Initial phase and frequency modulations of pumping a playground swing

The playground swing is a dynamic, coupled oscillator system consisting of the swing as an object and a human as the swinger. Here, we propose a model for capturing the effect of the initial phase of natural upper body motion on the continuous pumping of a swing and validate this model from the motion data of ten participants pumping swings of three different swing chain lengths. Our model predicts that the swing pumps the most if the phase of maximum lean back, which we call the initial phase, occurs when the swing is at a vertical (midpoint) position and moving forward when the amplitude is small. As the amplitude grows, the optimal initial phase gradually shifts towards an earlier phase of the cycle, the back extreme of the swing's trajectory. As predicted by our model, all participants shifted the initial phase of their upper body movements earlier as swing amplitude increased. This indicated that swingers adjust both the frequency and initial phase of their upper body movements to successfully pump a playground swing.

Figure 1

Schematic drawing of different ways of modeling capturing the phase between the seat of the swing (blue) and the upper body (red). (a) Fixed frequency model. (b) Square-wave model. (c) Model proposed here.
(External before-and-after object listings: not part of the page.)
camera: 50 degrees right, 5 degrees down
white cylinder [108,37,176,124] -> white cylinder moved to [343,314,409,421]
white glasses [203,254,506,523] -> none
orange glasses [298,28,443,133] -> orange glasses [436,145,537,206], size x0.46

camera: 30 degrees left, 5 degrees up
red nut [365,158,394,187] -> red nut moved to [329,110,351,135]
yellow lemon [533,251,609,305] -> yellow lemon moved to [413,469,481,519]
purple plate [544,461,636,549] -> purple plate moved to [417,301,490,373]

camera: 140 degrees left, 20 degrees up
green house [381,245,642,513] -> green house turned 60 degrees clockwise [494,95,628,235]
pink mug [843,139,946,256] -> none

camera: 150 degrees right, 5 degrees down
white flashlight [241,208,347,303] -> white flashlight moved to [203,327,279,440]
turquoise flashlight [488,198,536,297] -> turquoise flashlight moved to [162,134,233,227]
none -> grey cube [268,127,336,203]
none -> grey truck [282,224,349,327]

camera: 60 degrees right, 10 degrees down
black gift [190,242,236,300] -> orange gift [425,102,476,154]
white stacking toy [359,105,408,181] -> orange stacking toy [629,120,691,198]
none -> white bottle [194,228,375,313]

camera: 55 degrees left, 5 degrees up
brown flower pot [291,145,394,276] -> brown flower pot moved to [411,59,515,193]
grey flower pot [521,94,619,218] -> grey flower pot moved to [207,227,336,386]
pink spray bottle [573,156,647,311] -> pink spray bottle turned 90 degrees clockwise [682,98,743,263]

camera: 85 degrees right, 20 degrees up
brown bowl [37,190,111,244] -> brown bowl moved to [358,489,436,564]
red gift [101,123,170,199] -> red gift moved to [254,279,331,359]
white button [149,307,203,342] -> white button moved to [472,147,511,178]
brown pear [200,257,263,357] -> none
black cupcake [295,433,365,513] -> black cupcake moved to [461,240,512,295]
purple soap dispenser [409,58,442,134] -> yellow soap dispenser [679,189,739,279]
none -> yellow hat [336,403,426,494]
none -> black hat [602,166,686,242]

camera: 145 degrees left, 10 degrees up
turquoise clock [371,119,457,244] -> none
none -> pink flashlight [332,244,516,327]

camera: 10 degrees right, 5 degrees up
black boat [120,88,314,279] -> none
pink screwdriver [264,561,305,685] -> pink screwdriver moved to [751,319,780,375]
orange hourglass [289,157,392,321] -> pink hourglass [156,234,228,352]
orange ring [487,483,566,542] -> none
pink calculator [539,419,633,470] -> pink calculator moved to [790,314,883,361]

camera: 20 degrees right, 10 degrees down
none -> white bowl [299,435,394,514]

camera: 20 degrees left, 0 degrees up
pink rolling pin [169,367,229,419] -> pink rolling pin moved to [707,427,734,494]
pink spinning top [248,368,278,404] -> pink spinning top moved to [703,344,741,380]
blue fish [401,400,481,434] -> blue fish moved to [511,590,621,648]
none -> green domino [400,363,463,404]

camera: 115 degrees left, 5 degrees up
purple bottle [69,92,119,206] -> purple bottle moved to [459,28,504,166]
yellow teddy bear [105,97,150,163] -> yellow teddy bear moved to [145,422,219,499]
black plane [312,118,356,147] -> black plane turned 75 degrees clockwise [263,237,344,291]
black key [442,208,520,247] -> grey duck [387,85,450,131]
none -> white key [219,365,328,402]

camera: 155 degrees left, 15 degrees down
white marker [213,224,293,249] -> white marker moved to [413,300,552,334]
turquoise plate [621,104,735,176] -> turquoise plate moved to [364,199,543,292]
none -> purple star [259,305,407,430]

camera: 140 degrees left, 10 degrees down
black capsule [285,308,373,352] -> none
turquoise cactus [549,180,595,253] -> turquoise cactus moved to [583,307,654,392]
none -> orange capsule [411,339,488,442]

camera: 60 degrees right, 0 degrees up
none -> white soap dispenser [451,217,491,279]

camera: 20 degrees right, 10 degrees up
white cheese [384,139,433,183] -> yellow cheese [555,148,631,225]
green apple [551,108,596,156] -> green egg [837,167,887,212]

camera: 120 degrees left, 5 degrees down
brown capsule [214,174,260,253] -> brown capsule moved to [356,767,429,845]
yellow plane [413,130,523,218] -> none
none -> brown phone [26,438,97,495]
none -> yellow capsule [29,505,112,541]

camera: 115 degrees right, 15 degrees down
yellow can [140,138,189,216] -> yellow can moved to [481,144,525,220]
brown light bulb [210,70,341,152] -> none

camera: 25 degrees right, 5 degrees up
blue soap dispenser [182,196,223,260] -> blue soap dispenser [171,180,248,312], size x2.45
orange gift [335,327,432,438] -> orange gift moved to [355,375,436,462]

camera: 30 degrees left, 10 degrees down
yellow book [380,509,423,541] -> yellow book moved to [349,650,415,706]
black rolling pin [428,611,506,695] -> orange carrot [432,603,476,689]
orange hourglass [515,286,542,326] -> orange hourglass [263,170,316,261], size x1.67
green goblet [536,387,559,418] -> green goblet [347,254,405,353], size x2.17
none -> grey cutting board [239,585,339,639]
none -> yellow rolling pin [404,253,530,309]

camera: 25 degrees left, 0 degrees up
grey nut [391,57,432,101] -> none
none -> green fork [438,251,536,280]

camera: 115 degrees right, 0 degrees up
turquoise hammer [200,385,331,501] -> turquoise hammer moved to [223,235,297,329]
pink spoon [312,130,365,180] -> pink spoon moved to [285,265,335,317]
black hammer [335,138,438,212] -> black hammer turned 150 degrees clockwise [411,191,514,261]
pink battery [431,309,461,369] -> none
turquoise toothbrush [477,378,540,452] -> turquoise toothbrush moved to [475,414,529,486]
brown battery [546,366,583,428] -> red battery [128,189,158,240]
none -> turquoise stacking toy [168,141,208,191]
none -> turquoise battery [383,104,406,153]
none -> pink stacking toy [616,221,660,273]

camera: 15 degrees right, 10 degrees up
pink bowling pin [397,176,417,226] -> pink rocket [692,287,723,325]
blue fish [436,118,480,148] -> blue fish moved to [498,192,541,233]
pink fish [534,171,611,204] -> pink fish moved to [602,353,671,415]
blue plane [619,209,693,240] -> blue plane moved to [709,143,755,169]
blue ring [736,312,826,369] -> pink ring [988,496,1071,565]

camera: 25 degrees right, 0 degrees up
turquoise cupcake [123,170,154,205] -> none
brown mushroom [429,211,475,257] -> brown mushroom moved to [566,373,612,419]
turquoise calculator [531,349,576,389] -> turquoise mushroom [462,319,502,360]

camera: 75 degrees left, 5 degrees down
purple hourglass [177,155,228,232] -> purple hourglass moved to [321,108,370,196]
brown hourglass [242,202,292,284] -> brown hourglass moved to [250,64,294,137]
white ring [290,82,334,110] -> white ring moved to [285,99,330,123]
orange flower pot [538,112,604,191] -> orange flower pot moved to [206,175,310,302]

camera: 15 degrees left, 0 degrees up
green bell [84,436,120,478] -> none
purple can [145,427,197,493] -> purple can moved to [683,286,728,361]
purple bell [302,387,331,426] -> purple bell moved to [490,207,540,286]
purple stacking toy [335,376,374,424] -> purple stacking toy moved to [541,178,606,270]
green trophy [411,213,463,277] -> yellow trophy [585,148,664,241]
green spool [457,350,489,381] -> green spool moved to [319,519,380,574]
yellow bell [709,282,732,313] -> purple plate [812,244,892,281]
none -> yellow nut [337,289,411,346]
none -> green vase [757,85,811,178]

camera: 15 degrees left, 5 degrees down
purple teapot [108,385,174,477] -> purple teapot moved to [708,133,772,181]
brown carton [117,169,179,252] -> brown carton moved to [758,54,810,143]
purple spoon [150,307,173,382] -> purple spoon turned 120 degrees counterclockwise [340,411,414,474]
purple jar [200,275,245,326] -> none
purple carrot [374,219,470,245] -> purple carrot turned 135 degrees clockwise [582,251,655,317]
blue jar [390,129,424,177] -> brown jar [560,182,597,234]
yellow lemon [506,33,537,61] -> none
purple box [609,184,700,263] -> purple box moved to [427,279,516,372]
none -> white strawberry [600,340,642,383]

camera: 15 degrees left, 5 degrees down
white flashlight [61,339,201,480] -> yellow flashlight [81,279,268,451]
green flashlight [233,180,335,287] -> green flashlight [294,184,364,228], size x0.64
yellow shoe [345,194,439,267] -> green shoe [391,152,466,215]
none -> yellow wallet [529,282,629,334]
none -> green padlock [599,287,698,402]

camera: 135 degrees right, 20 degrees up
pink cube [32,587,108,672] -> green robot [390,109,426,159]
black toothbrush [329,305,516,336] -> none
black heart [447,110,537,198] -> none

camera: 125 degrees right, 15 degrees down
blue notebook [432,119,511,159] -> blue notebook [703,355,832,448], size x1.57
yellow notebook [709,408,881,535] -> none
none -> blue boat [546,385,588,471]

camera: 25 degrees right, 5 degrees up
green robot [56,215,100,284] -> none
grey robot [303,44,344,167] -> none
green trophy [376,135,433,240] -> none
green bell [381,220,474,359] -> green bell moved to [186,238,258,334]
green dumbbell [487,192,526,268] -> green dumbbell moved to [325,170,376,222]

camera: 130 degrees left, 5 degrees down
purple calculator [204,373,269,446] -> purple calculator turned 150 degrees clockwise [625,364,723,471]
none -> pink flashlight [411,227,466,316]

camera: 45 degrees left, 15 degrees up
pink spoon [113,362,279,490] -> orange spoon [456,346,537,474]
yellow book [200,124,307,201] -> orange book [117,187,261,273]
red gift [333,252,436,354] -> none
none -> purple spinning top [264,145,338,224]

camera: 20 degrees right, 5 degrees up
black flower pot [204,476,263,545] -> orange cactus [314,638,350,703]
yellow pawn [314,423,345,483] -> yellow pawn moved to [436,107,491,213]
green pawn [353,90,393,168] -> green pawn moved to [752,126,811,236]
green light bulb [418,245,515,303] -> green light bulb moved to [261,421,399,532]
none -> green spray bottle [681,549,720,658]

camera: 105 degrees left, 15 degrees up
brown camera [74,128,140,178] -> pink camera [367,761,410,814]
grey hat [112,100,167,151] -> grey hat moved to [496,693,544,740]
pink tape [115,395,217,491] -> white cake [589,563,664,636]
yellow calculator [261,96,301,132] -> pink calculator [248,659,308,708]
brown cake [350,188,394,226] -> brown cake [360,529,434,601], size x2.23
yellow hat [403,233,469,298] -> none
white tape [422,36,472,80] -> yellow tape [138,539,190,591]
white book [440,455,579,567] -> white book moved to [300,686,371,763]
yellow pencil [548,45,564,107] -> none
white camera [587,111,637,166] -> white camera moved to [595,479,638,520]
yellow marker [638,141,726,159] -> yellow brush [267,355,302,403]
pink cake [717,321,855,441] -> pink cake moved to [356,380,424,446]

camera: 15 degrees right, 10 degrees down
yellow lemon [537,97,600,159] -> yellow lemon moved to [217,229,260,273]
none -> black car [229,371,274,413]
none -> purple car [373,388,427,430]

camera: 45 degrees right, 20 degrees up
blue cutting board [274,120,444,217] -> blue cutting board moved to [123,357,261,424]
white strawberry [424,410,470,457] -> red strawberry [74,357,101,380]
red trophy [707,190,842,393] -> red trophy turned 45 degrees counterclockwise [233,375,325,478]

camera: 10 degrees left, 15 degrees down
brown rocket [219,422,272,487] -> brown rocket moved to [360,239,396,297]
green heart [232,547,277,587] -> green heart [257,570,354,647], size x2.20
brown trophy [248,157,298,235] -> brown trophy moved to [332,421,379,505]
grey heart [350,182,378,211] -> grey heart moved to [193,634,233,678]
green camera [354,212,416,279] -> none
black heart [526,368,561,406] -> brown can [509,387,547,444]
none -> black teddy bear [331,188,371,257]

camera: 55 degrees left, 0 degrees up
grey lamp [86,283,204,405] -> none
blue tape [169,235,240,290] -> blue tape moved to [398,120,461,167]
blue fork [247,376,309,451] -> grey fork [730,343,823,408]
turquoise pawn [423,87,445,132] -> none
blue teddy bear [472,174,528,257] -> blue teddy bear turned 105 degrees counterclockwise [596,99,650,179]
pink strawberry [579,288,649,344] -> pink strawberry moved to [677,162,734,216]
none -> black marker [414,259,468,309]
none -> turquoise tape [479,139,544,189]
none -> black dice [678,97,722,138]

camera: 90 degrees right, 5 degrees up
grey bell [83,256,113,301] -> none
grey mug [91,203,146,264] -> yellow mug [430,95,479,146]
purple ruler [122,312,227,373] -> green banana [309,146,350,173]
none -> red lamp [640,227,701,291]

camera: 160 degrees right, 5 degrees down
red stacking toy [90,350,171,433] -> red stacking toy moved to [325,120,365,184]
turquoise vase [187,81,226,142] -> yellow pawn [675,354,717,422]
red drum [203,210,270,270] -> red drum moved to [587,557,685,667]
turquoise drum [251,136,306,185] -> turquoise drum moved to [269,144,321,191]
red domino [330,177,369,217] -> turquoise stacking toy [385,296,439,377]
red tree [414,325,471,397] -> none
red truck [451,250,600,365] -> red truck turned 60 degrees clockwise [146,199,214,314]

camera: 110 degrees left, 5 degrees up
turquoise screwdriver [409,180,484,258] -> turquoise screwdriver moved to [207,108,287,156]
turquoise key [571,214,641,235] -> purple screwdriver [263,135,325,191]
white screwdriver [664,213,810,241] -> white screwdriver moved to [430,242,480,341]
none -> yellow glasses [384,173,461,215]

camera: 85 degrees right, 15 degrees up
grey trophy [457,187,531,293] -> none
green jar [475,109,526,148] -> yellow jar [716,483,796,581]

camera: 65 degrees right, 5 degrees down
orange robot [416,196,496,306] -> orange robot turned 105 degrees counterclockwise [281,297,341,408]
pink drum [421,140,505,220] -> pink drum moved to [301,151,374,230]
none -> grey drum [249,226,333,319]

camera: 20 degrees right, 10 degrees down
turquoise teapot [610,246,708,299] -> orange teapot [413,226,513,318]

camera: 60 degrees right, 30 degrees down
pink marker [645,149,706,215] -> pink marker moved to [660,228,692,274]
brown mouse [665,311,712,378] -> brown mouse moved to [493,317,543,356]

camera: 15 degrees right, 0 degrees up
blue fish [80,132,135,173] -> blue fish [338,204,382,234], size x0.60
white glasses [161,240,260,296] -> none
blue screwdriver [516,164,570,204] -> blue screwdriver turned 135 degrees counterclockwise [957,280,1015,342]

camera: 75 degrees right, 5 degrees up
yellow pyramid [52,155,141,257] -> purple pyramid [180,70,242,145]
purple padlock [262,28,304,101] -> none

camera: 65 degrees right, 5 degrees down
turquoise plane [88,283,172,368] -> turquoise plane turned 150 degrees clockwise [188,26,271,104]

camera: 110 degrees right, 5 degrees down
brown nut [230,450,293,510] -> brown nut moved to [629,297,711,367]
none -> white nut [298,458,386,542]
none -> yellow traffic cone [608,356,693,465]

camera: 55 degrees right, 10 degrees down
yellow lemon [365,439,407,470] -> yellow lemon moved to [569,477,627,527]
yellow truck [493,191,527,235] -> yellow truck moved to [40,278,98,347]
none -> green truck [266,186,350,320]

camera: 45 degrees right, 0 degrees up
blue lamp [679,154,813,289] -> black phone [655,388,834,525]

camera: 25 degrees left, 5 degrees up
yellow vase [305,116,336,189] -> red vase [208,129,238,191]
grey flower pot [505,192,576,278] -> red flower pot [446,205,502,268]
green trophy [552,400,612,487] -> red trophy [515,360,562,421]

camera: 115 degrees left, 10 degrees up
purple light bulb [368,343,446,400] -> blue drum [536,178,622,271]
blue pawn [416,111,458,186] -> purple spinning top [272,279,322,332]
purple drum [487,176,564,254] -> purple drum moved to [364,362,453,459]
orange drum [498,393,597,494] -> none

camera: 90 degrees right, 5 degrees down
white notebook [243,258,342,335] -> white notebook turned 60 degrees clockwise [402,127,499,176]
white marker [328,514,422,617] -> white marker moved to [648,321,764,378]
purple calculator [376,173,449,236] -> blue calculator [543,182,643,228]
Top row: $A$ (amplitude of the swing) = ${10}^{\circ }$. Bottom row: $A={40}^{\circ }$. The unit for the upper body angle (ordinate axis on the right of each panel) is arbitrary. Note that in the bottom row a whole cycle of the swing to the phase of $2.0\pi$ is not shown because the period of the swing is extended with the gain of the amplitude.

Figure 2

Rigid body model with two degrees of freedom sitting on a swing. (a) Definitions of parameters. (b, c) Positive (b) and negative (c) range of motion of the hip and the knee joint.

Figure 3

Initial phase $\alpha$, amplitude of the swing $A$, and gain of the amplitude per cycle $\mathrm{\Delta }$ (left, short chain; middle, medium chain; right, long chain). The bright, medium, and dark colors indicate small $({\varphi }_0={25}^{\circ })$, medium $({\varphi }_0={35}^{\circ })$, and large $({\varphi }_0={45}^{\circ })$ amplitude of the upper body, respectively. Colored dots indicate the initial phase $\alpha$ to obtain the maximum $\mathrm{\Delta }$ for a given amplitude $A$. Triangles in dark colors are initial phases for zero $\mathrm{\Delta }$ values.

Figure 4

A participant pumping the swing in the lab.

Figure 5

Predicted and obtained gain of seat amplitude $\mathrm{\Delta }$ per cycle (from left to right: short, medium, and long chain).

Figure 6

Period of the (a) seat, (b) upper body, and (c) amplitude of maximum lean back as a function of the swing amplitude $A$. Red, green, and blue indicate short, middle, and long chains, respectively. The solid lines in panels (a) and (b) indicate the period of the swing predicted from Eq. (3).

Figure 7

Trajectories of upper body motion as a function of the phase of the seat. The colored thick curves are from the cycle of $A\approx {10}^{\circ }$ when the pump is required. The gray curves are from the cycle of maximum $A$ of the trial where the gain of the amplitude was no longer necessary. The curves in faint colors are from cycles in between. The initials of the corresponding participant, length of chain, and maximum $A$ of the trial are shown.

Figure 8

Initial phase $\alpha$ as a function of amplitude $A$. Colored dots indicate the initial phase and amplitude for each cycle in colors of red, green, and blue for chain lengths of S, M, and L, respectively. Lines with color show theoretical values of initial phase to achieve maximum gain $\mathrm{\Delta }$ with colors the same as dots. Gray lines indicate theoretical values of making $\mathrm{\Delta }=0$.